Ethics of Using Juvenile Informants
Murder in California prompts new bill, raises questions about whether minors should be operatives.
LOS ANGELES
One month before his 18th birthday, Chad MacDonald was killed because, his family insists, a group of alleged drug dealers found out he'd been a "narc" - an undercover informant for the Brea, Calif., Police Department in Orange County.
Brea Police officials acknowledge that Chad, who was arrested on a felony drug charge in January, had been involved in one, supervised undercover drug buy a month before his murder. But they maintain that Chad took part voluntarily and that they are not responsible for his death. He was dropped as an undercover operative more than a week before his death when he was arrested on a second felony drug charge.
Still, as Brea Police and the MacDonald family continue to argue about the department's procedures and ethics, the broader issue of using minors as undercover informants - especially in dangerous situations - has sharpened.
Here in California, a bill to prohibit the use of juveniles in undercover police operations, except those involving illegal tobacco sales to minors, was scheduled to be introduced Monday in the Assembly. And nationwide, MacDonald's death has energized discussion among attorneys and the law-enforcement community on what is the safest and most-effective way to battle teen violence and drug use.
For many law-enforcement officials, the idea of using kids as informants is problematic at best. "The essence of being an undercover operative ... is to win the trust of someone in order to betray it," says Eric Sterling, president of the Criminal Justice Policy Foundation in Washington. "What it teaches - to become a betrayer, to become a seducer, to become a traitor to the trust of other people - is certainly a bad thing to teach to young people."
Apart from physical risk to minors, there is also what many perceive as the danger of using confidential or undercover operatives or informants of any age.
"Informants in general have a very corrosive effect on society," says Dave Kopel, research director for the Independence Institute of Golden, Colo. "We need to be careful not to move to a Soviet model of law enforcement where people fear any other citizen they're talking to could be a government informant."
But with cases of underage drinking, teen drug-dealing, and gang violence, using teen informants can sometimes be the only entree into a world where only minors are trusted. "The only time it's done is when there's no practical alternative," says John Kaye, prosecutor of Monmouth County, N.J., and chairman of the board of the National District Attorneys' Association.

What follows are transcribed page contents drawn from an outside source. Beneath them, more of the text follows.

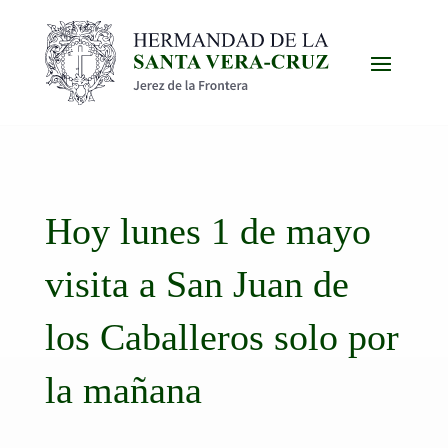
Hoy lunes 1 de mayo
visita a San Juan de
los Caballeros solo por
la mañana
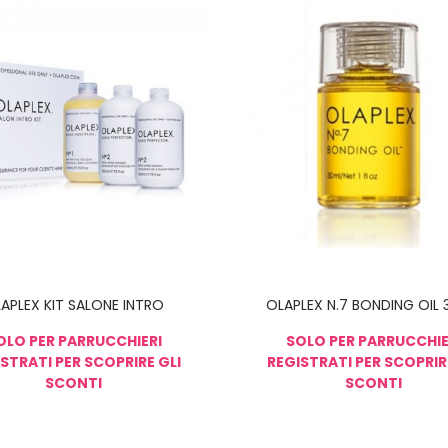
APLEX KIT SALONE INTRO
OLAPLEX N.7 BONDING OIL 
OLO PER PARRUCCHIERI
SOLO PER PARRUCCHIE
STRATI PER SCOPRIRE GLI
REGISTRATI PER SCOPRIR
SCONTI
SCONTI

Complicating this discussion is a lack of solid information. The US Department of Justice's Bureau of Justice Statistics keeps no records of the numbers of juveniles used in undercover operations, and even experts disagree.
For instance, Mr. Kaye says cases of juvenile informants are "very infrequent," noting that in his office, which screens some 27,000 cases per year, the issue comes up perhaps once every five years.
A former Kansas City, Mo., and San Jose, Calif., police chief, however, says that the number of underage operatives being used may be higher than many think.
"It goes on a lot more than people realize because of the mentality of the drug war," says Joseph McNamara, now a research fellow at the Stanford University's Hoover Institution in Palo Alto, Calif. "It's a holy war ... and so the police use a lot of tactics that probably would shock the public if they came to light."
Except for the proposed California statute and a similar proposal in New Jersey, experts say there is no federal or state law regulating the use of minors in undercover police operations. Yet states do have guidelines. "Generally, the accepted guidelines are that the county prosecutor or district attorney would have to give permission to use a confidential informant if that person is under 16," Kaye says.
Parental consent is also required and, in New Jersey at least, "police are never allowed to use a juvenile informant who has a history of mental illness, [attempted] suicide, a condition requiring medication, or is participating in any alcohol- or substance-abuse program."
But Mr. McNamara says that many police departments may not have rules. "There are more than 17,000 police forces throughout the US," he notes. "Many of them, I suspect, do not have firm policies on when to use juveniles and when not to."